Cette décision fait suite à la découverte par une commission d'enquête d'une "importante disparité" entre les revenus de la famille Sharif et son train de vie, apparue au grand jour l'an dernier dans le cadre du scandale des Panama Papers.
Les Sharif sont soupçonnés d'avoir dissimulé la vérité sur des sociétés et des biens immobiliers détenus via des holdings off-shore, notamment de luxueux appartements londoniens. Leurs partisans assurent que les fonds sont légaux.
Trois des quatre enfants du chef du gouvernement sont mis en cause dont sa fille Maryam Nawaz, jusqu'ici pressentie pour être son héritière politique.
L'arrêt, rendu en fin de matinée à Islamabad, la capitale placée sous haute sécurité, a immédiatement provoqué des scènes de liesse des partisans de l'opposition descendus dans la rue dans plusieurs villes.
L'ancienne star du cricket Imran Khan, le chef de l'opposition et en pointe dans l'offensive contre M. Sharif, s'est félicité de la décision de la Cour suprême, estimant que "la démocratie au Pakistan sort renforcée" de ces événements et annonçant un grand rassemblement dimanche, au cours duquel il dévoilera son "futur plan d'action".
"Aujourd'hui n'est qu'un début. Les autres puissants corrompus devront aussi rendre des comptes", a-t-il ajouté. "Je veux dire à la nation que c'est une immense victoire pour elle".
Le parti du Premier ministre, le PML-N, a confirmé peu après que M. Sharif avait quitté son poste en dépit de ses "fortes réserves" à l'encontre de l'arrêt. Son départ entraîne automatiquement celui de son gouvernement.
"Pas un centime de corruption n'a été prouvé dans cette décision contre Nawaz Sharif", a déploré Maryam Aurangzeb, qui y officiait en tant que ministre de l'Information.
Succession incertaine
L'incertitude plane désormais sur l'identité du successeur de M. Sharif. Le PML-N n'a aucun dauphin attitré pour le moment et les prochaines élections législatives ne sont théoriquement prévues que pour 2018.

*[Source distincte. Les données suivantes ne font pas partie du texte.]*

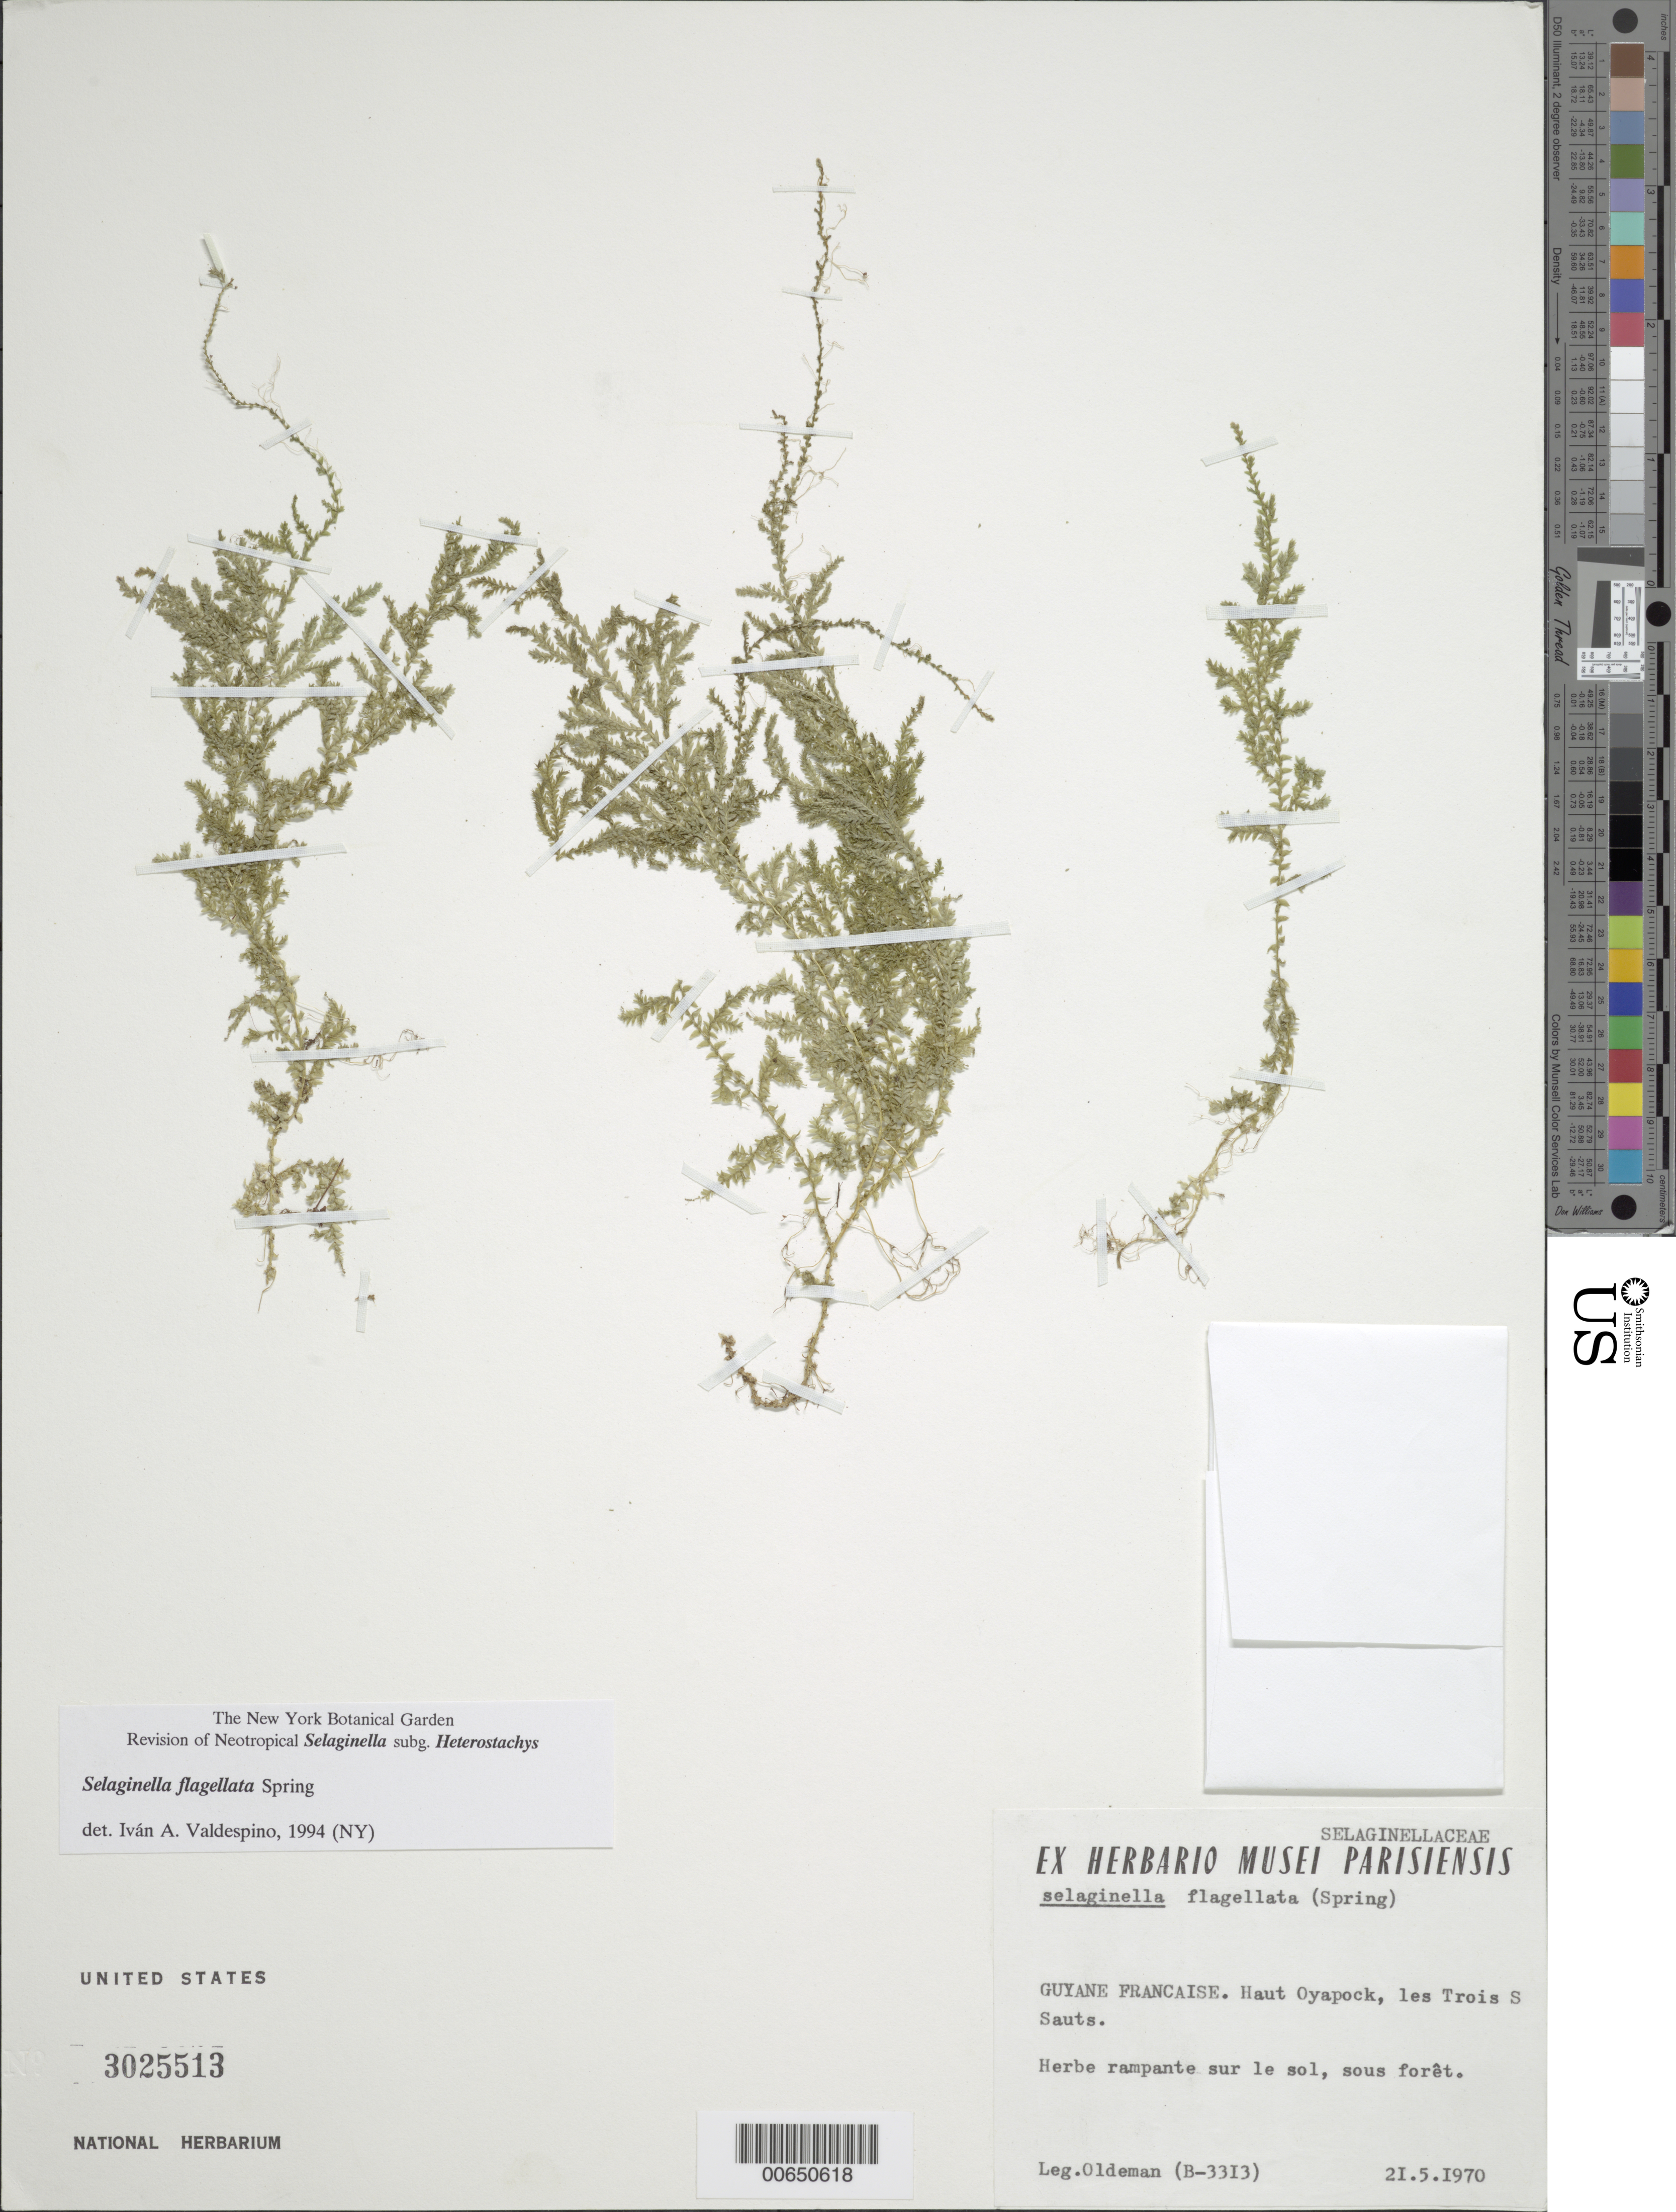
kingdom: Plantae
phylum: Tracheophyta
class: Lycopodiopsida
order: Selaginellales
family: Selaginellaceae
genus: Selaginella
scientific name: Selaginella flagellata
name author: Spring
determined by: Valdespino, I. A., (PMA), Universidad de Panama (PANAMA)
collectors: R. Oldeman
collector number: B 3313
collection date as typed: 21-May-70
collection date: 1970-05-21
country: French Guiana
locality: Haut Oyapock, Trois Sauts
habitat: Forest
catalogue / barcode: US 3025513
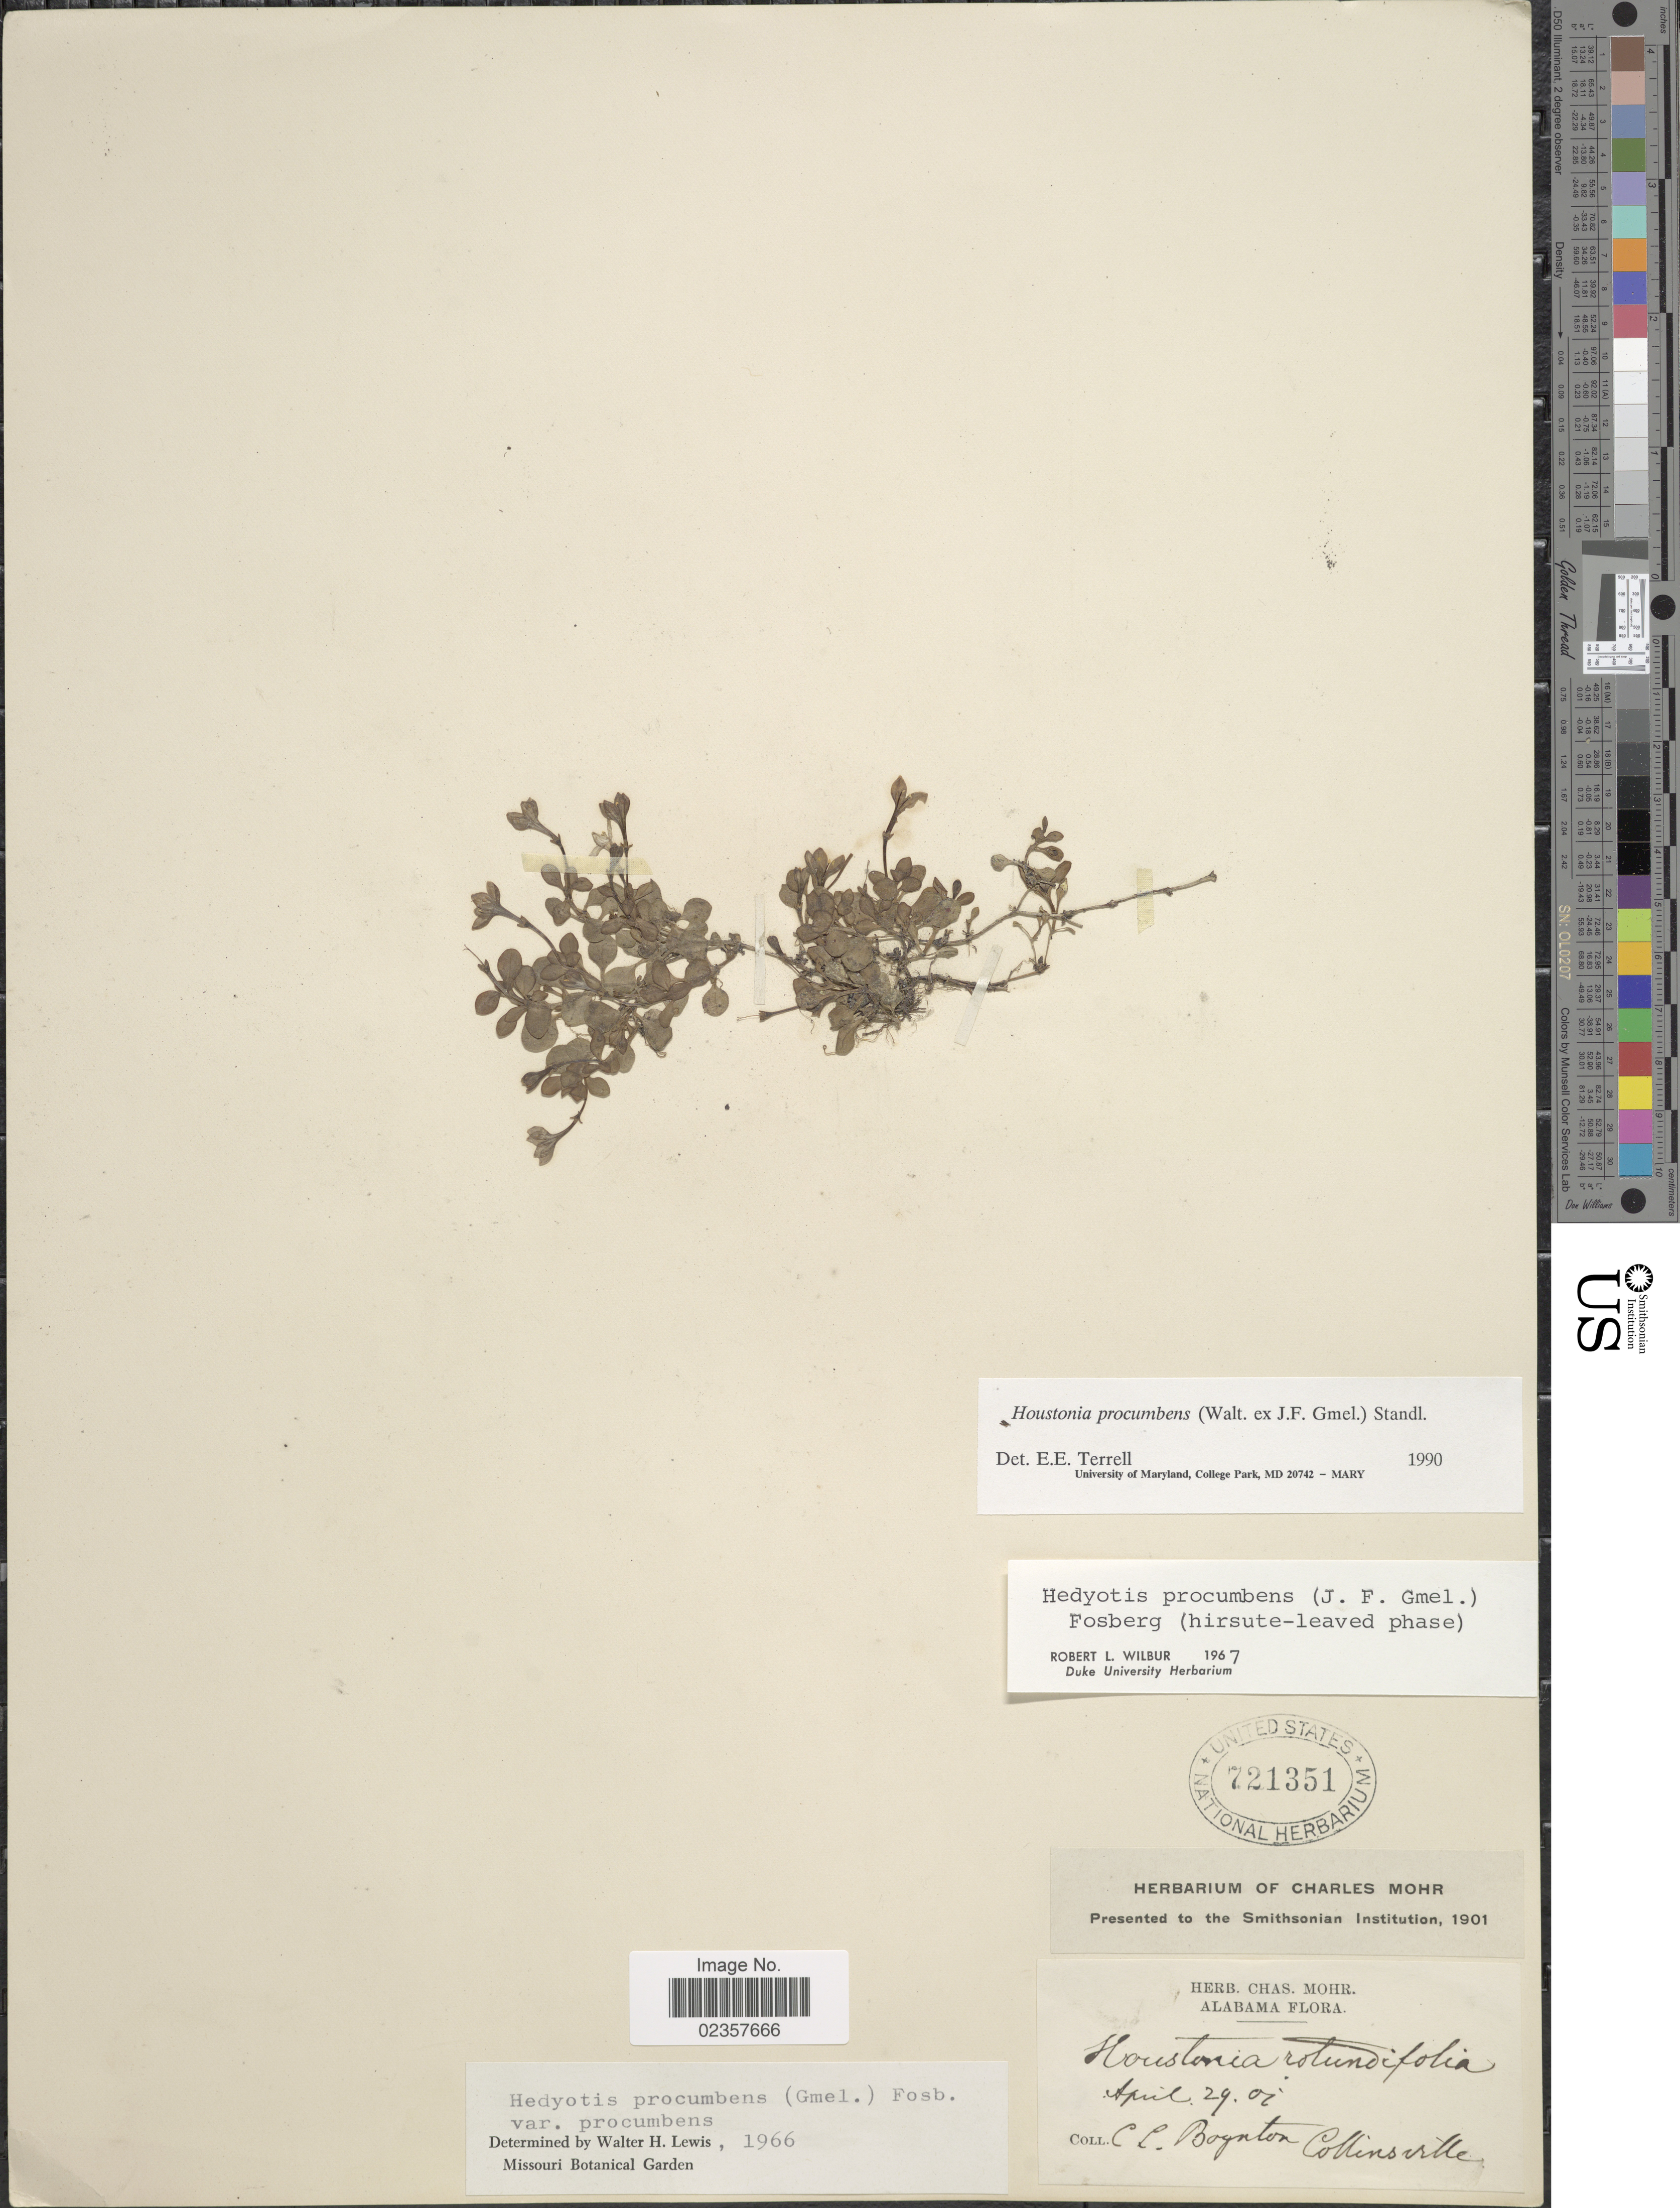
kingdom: Plantae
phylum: Tracheophyta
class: Magnoliopsida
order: Gentianales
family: Rubiaceae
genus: Houstonia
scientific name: Houstonia procumbens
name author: (Walter ex J.F. Gmel.) Standl.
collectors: C. L. Boynton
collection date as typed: Transcribed d/m/y: 29/4/6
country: United States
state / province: Alabama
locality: Alabama. Collinsville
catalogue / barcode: US 721351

Hasan Askari, analyste spécialiste des questions de sécurité, déclare toutefois ne pas s'attendre à "des bouleversements internes". "Après ce jugement, le parti au pouvoir va élire un nouveau chef qui deviendra Premier ministre, puis nous verrons comment les choses se passent".
L'analyste politique Farooq Moin est du même avis : "Je pense qu'il y a de grandes chances pour que le parti PML-N forme un nouveau gouvernement avec un nouveau Premier ministre, avec le soutien de ses partenaires de coalition, puisqu'ils ont toujours la majorité au Parlement".
C'est la deuxième fois dans l'histoire du Pakistan qu'un Premier ministre en poste est démis par une intervention de la Cour suprême, la première remontant à 2012.
M. Sharif, surnommé le "lion du Pendjab", n'aura ainsi mené à terme aucun de ses trois mandats en tant que chef du gouvernement. Il avait déjà été contraint à la démission en raison d'accusations de corruption en 1993. Son deuxième mandat, entamé en 1997, avait lui aussi tourné court en 1999 à la suite d'un coup d'Etat militaire et M. Sharif avait été contraint à plusieurs années d'exil en Arabie saoudite.
A Peshawar (ouest), des centaines de partisans d'Imran Khan et d'autres partis d'opposition sont descendus en jubilant dans la rue, dansant, jouant du tambour et distribuant des douceurs pour célébrer le jugement, a constaté l'AFP.
A l'inverse, à Lahore, fief de la famille Sharif, des manifestants ont protesté contre l'arrêt de la Cour suprême, bloquant des rues, brûlant des pneus et embrassant des portraits de leur idole. "Nous n'acceptons pas ce jugement. (Sharif) est honnête et fiable", a réagi une députée du Parlement régional du Pendjab, dénonçant une "conspiration".